The coronavirus rivals herpes and its slogan as “the gift that keeps on giving”. I have an aversion to receiving gifts for some strange reason. Honestly, I grew up spoiled. Maybe I feel like I already have everything. I love the feeling of giving gifts, however. For me, Christmas is best seen through the eyes of children – innocent, hopeful, unjaded. I also really enjoy watching tourists revel in the fresh snow of Panda Peak, learning to ski, some seeing white gold for the very first time. A suitable set of Christmas gifts that I would be perfectly happy with is a steady state of mind, good health, and a fresh powder. Call me crazy, but I still believe in Santa Claus.

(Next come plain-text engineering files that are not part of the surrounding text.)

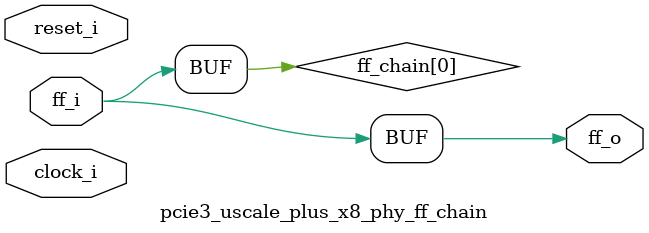
<source format=v>
/*****************************************************************************
** Description:
**    Flop Chain
**
******************************************************************************/

`timescale 1ps/1ps

`define AS_PHYREG(clk, reset, q, d, rstval)  \
   always @(posedge clk or posedge reset) begin \
      if (reset) \
         q  <= #(TCQ)   rstval;  \
      else  \
         q  <= #(TCQ)   d; \
   end

`define PHYREG(clk, reset, q, d, rstval)  \
   always @(posedge clk) begin \
      if (reset) \
         q  <= #(TCQ)   rstval;  \
      else  \
         q  <= #(TCQ)   d; \
   end

(* DowngradeIPIdentifiedWarnings = "yes" *)
module pcie3_uscale_plus_x8_phy_ff_chain #(
   // Parameters
   parameter integer PIPELINE_STAGES   = 0,        // 0 = no pipeline; 1 = 1 stage; 2 = 2 stages; 3 = 3 stages
   parameter         ASYNC             = "FALSE",
   parameter integer FF_WIDTH          = 1,
   parameter integer RST_VAL           = 0,
   parameter integer TCQ               = 1
)  (   
   input  wire                         clock_i,          
   input  wire                         reset_i,           
   input  wire [FF_WIDTH-1:0]          ff_i,            
   output wire [FF_WIDTH-1:0]          ff_o        
   );

   genvar   var_i;

   reg   [FF_WIDTH-1:0]          ff_chain [PIPELINE_STAGES:0];

   always @(*) ff_chain[0] = ff_i;

generate
   if (PIPELINE_STAGES > 0) begin:  with_ff_chain
      for (var_i = 0; var_i < PIPELINE_STAGES; var_i = var_i + 1) begin: ff_chain_gen
         if (ASYNC == "TRUE") begin: async_rst
            `AS_PHYREG(clock_i, reset_i, ff_chain[var_i+1], ff_chain[var_i], RST_VAL)
         end else begin: sync_rst
            `PHYREG(clock_i, reset_i, ff_chain[var_i+1], ff_chain[var_i], RST_VAL)
         end
      end
   end
endgenerate

   assign ff_o = ff_chain[PIPELINE_STAGES];

endmodule

</source>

I’ve been constantly reminded this week what a special place Aspen is to spend Christmas. The biggest gift I have to give this year is my writing and this column. It is an honor and pleasure to be able to share my observations and thoughts on Aspen with you, the reader. I was especially touched to be voted one of Aspen’s favorite columnists, so thank you. Thanks for sharing your thoughts with me. Thanks for the reading. Keep your thoughts positive and your expectations realistic.
Be patient. Be flexible. Revel and celebrate the things you have, whether you live here, own a home here, come back for the second to umpteenth adventure, or visit Aspen for the very first time.